Many forms of heart disease are associated with decreased gap junction coupling, and these changes predispose to abnormal heartbeats, which can be lethal. Robin Shaw and colleagues, at the University of California at San Francisco, have now identified a reason why there is decreased gap junction coupling in these situations using human, mouse, and zebrafish heart tissue.
The research appears in the Journal of Clinical Investigation.

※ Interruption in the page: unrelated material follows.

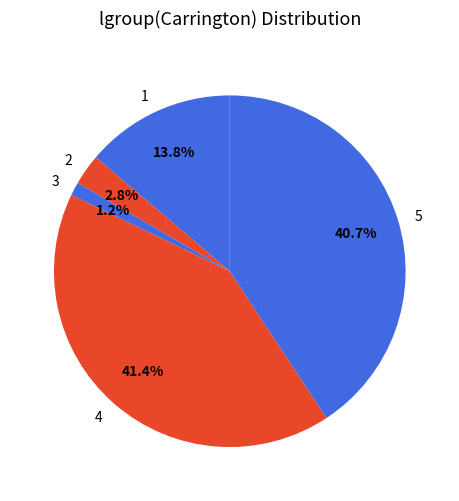

Which slice is the smallest?

3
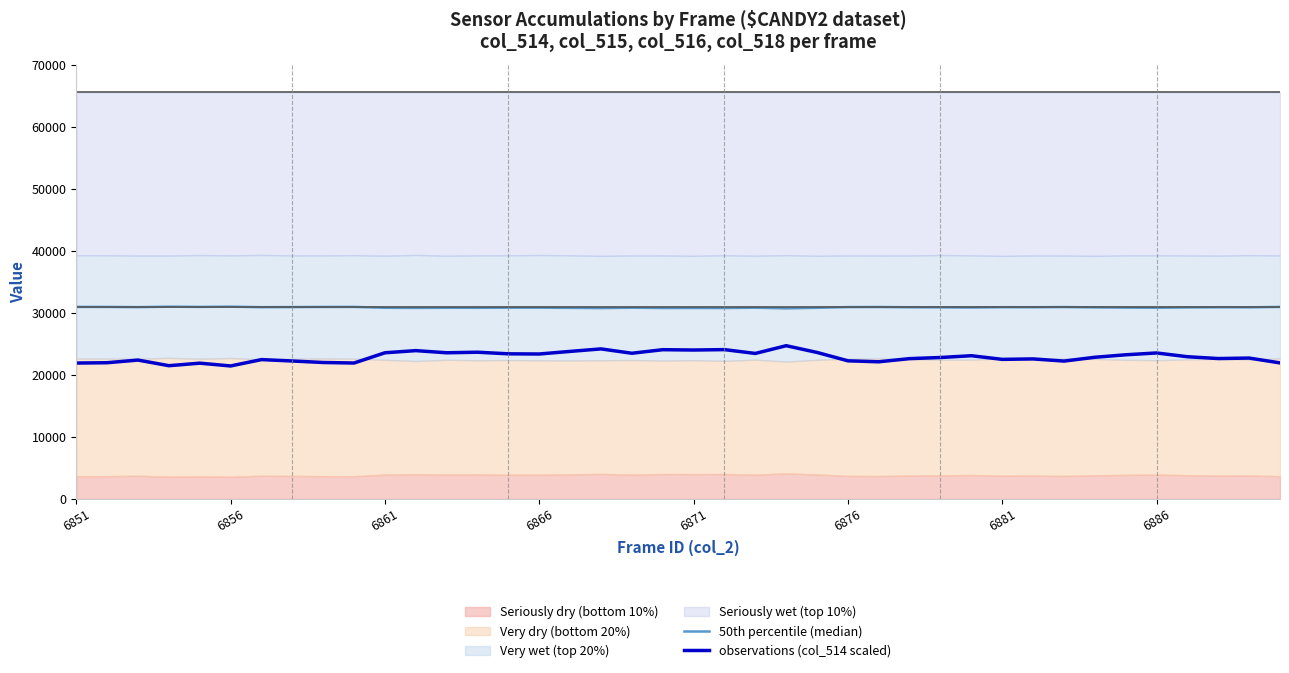

Reading left to right, extract all data points from this chart.

50th percentile (median): 30943.0	30938.5	30903.0	30978.5	30944.5	30982.0	30896.5	30915.5	30935.5	30942.5	30805.0	30776.0	30805.0	30797.5	30819.0	30821.5	30786.5	30753.0	30811.5	30763.5	30768.0	30762.5	30814.0	30710.0	30800.5	30913.0	30926.0	30883.5	30868.5	30844.5	30893.5	30887.5	30916.5	30865.5	30832.0	30807.5	30858.0	30882.5	30876.0	30941.0
observations (col_514 scaled): 21894.0	21948.0	22374.0	21468.0	21876.0	21426.0	22452.0	22224.0	21984.0	21900.0	23550.0	23898.0	23550.0	23640.0	23382.0	23352.0	23772.0	24174.0	23472.0	24048.0	23994.0	24060.0	23442.0	24690.0	23604.0	22254.0	22098.0	22608.0	22788.0	23076.0	22488.0	22560.0	22212.0	22824.0	23226.0	23520.0	22914.0	22620.0	22698.0	21918.0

In the study, the protein EB1, which delivers connexins to gap junctions, was found to be displaced in ischemic human hearts, stressed mouse hearts, and isolated cells subjected to oxidative stress, leading to decreased gap junction coupling. Further, in zebrafish hearts, oxidative stress reduced the membrane localization of connexin and slowed the spread of electrical currents.
The authors hope that developing approaches to preserve the ability of cells to transport connexins to the cell surface to form gap junctions might reduce potentially lethal abnormal heartbeats in humans with diseased hearts.
In an accompanying commentary, Gordon Tomaselli, at Johns Hopkins University School of Medicine, Baltimore, discusses the importance of maintaining normal gap junction function in the heart and explains how the work of Shaw and colleagues fits into the complex puzzle that is our understanding of how heart muscle cells communicate.